Qu'est-ce que l'UEE t'a apporté à titre personnel ?

À titre personnel, en tant que fondateur de l'UEE, j'ai intégré plusieurs réseaux. J'ai notamment été nommé Obama Leader en 2022, et j'ai rejoint le jury de la Fondation de France, ainsi que diverses initiatives au niveau français et européen.

Je dois dire que lorsque je vois tous les interlocuteurs, associations, professeurs et directeurs d'université se mobiliser pour nous, je reprends vraiment espoir ! Je rêve que tous ces étudiants puissent avoir la chance d'étudier dans l'apaisement, de décrocher leurs diplômes et de se lancer dans la vie ici en France. Nous sommes des gens souvent qualifiés, nous parlons plusieurs langues, nous avons des rêves plein la tête et nous nous retrouvons souvent cantonnés aux "métiers en tension"... c'est du gâchis !

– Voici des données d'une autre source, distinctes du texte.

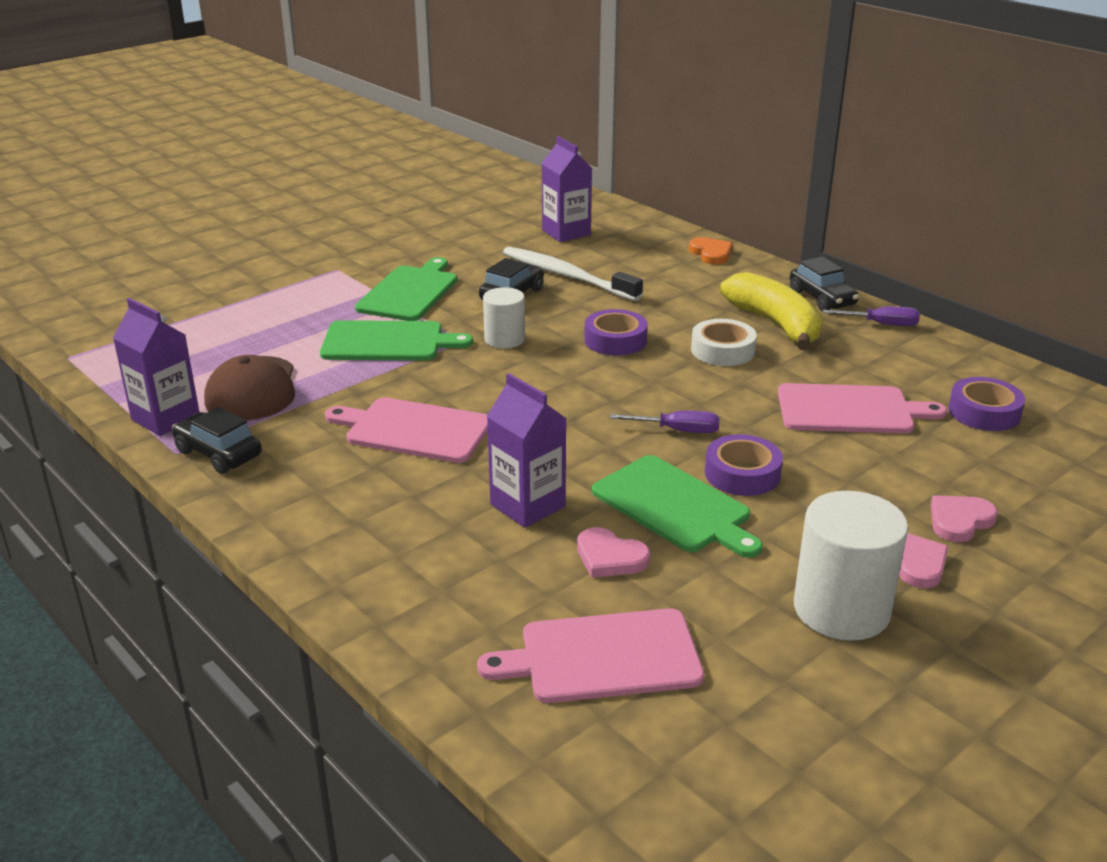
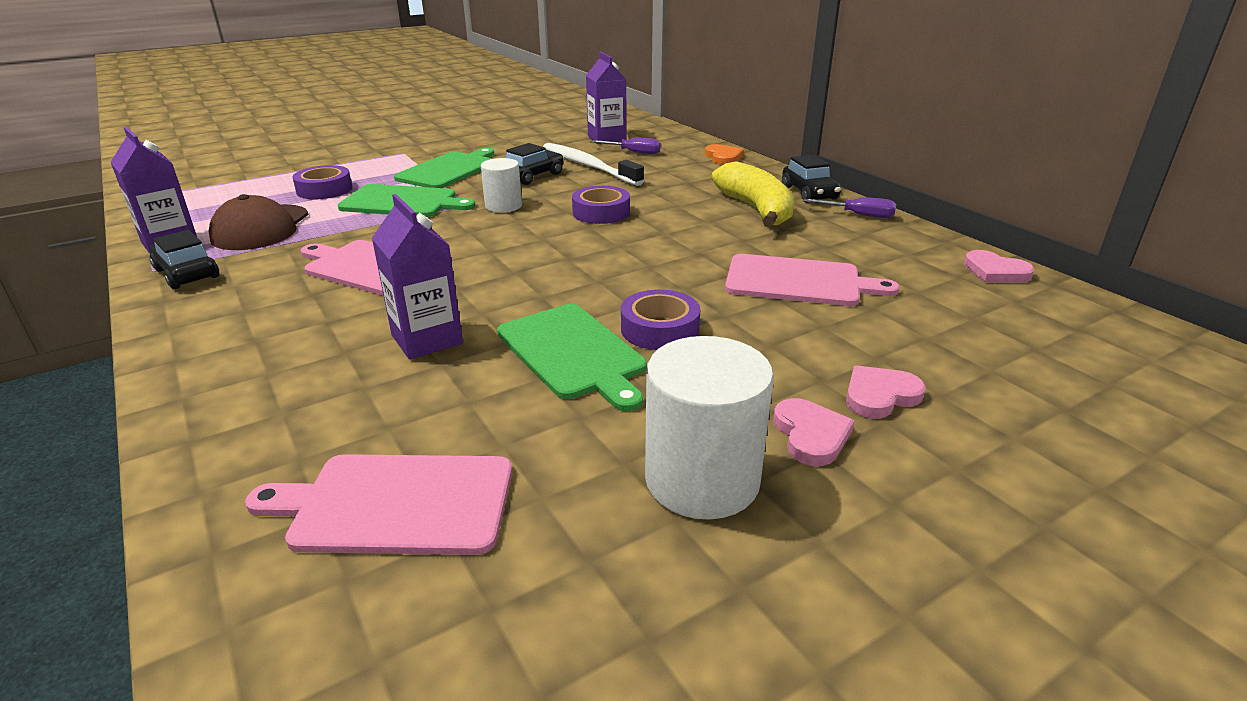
camera: 10 degrees right, 0 degrees up
(610, 557) = (475, 396): pink heart -> pink heart (995, 271)
(678, 431) = (617, 286): purple screwdriver -> purple screwdriver (634, 152)
(722, 350) = (696, 226): white tape -> none
(984, 412) = (940, 293): purple tape -> purple tape (324, 189)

De quel œil vois-tu tous les débats autour de l'immigration ?

Il faut se dire les choses : en France, nous avons très mal accueilli ces dernières années les Syriens, les Afghans et même les Ukrainiens ... et proportionnellement, nous en avons accueillis très peu ! De ce point de vue, nous ne sommes plus vraiment un territoire attractif ; ceux qui ont le choix d'aller ailleurs partent, et cela nous le devons au durcissement des conditions d'accueil.

Certains ont intérêt à ne pas poser le débat sur de bonnes bases. La question n'est pas "pour ou contre l'immigration ?". Tous les experts s'accordent sur le fait que le phénomène dans le monde va s'intensifier et que des territoires largement épargnés comme l'Europe vont y être confrontés tôt ou tard. Jusqu'aujourd'hui, l'immense majorité des migrations se fait entre les pays du sud et n'atteint pas le Nord... mais que va-t-il se passer lorsque le dérèglement climatique (en plus des guerres et des situations d'oppression) mettra sur les routes de plus en plus de monde ?

La question pour moi est plutôt celle de la société que nous voulons construire ensemble : souhaite-t-on créer les conditions d'un véritable vivre-ensemble et garantir à tous l'égalité dans l'accès aux droits, ou sommes-nous prêts à renoncer aux principes qui fondent notre République ?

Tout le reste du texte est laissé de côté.